Strengths and limitations

The main strength of this study is the availability of longitudinal data on height and weight, allowing the assessment of long-term effects of undernutrition during adolescence on bone mass in young adulthood. The study subjects experienced a unique circumstance where nutritional status of the study subjects improved greatly toward the end of the skeletal growth phase due to socioeconomic development in their villages. This setting allowed for an assessment of potential mitigation of the effects of undernutrition in early adolescence through improved nutritional status in late adolescence and young adulthood. Another strength of the study was the use of fat and lean mass from DXA scans to understand how different types of body mass may be distinctly associated with bone mass.
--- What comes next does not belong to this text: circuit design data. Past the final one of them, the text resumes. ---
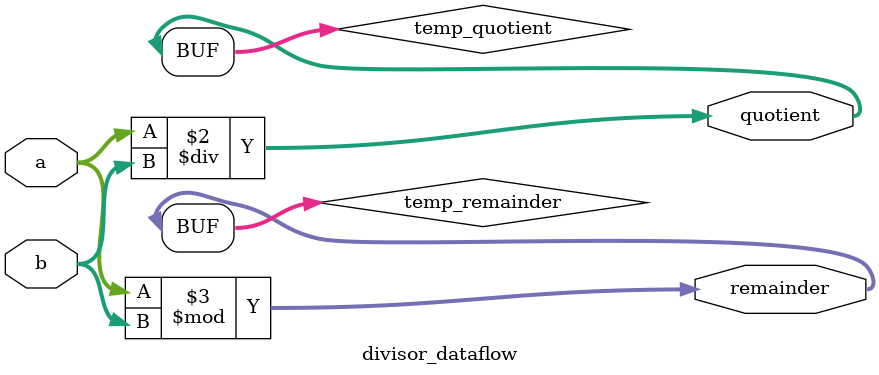
<source format=v>
module divisor_dataflow(input [1:0] a, b,
                        output [1:0] quotient, remainder);


    reg [1:0] temp_quotient;
    reg [1:0] temp_remainder;

    always @(*) begin
        temp_quotient = a / b;
        temp_remainder = a % b;
    end

    assign quotient = temp_quotient;
    assign remainder = temp_remainder;
endmodule
</source>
The study also had some limitations. The DXA measurements were not performed during adolescence, making it less clear whether and how bone mass improved, as weight, fat mass, and lean mass increased during adolescence. However, the association between body size and bone mass has been shown repeatedly in previous studies [14, 27], and therefore, it is reasonable to assume that the study subjects who were mostly underweight during adolescence also had lower z-scores for bone mass for their age than healthier adolescents. Finally, due to a lack of detailed nutritional and activity data from W1, we could not explore long-term effects of lifestyle risk factors during adolescence that may have been important for skeletal growth.

Conclusions

In healthy individuals, much of bone mass accrual occurs during adolescence. As socioeconomic development continues in low- and middle-income countries, many children and adolescents are experiencing the effects of nutritional transition. Our findings suggest that weight gain combined with improvement in lean mass in young adulthood may be able to help mitigate adverse effects of undernutrition during adolescence on bone mass in young adulthood.